BACKGROUND
I have vectors with some sample data and each vector has a category name (Places,Colors,Names).
['john','jay','dan','nathan','bob'] -> 'Names'
['yellow', 'red','green'] -> 'Colors'
['tokyo','bejing','washington','mumbai'] -> 'Places'
My objective is to train a model that take a new input string and predict which category it belongs to. For example if a new input is "purple" then I should be able to predict 'Colors' as the correct category. If the new input is "Calgary" it should predict 'Places' as the correct category.
APPROACH
I did some research and came across Word2vec. This library has a "similarity" and "mostsimilarity" function which i can use. So one brute force approach I thought of is the following:
- Take new input.
- Calculate it's similarity with each word in each vector and take an average.

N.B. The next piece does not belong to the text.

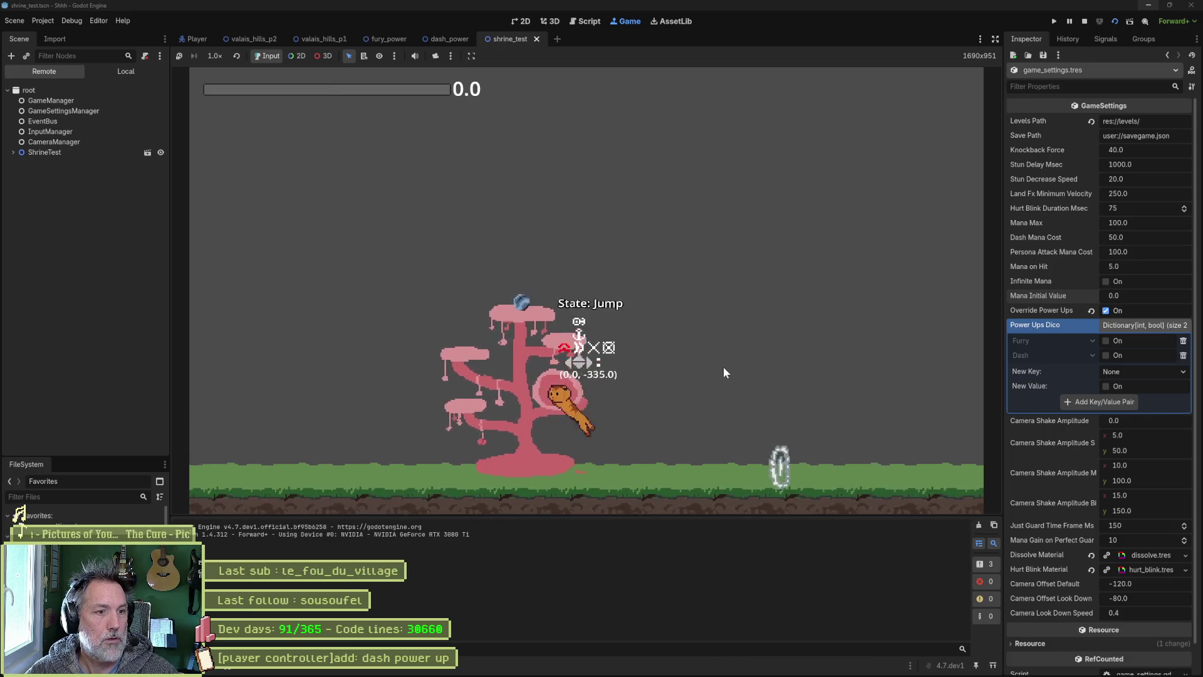
key("Up")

So for instance for input "pink" I can calculate its similarity with words in vector "names" take a average and then do that for the other 2 vectors also. The vector that gives me the highest similarity average would be the correct vector for the input to belong to.
ISSUE
Given my limited knowledge in NLP and machine learning I am not sure if that is the best approach and hence I am looking for help and suggestions on better approaches to solve my problem. I am open to all suggestions and also please point out any mistakes I may have made as I am new to machine learning and NLP world.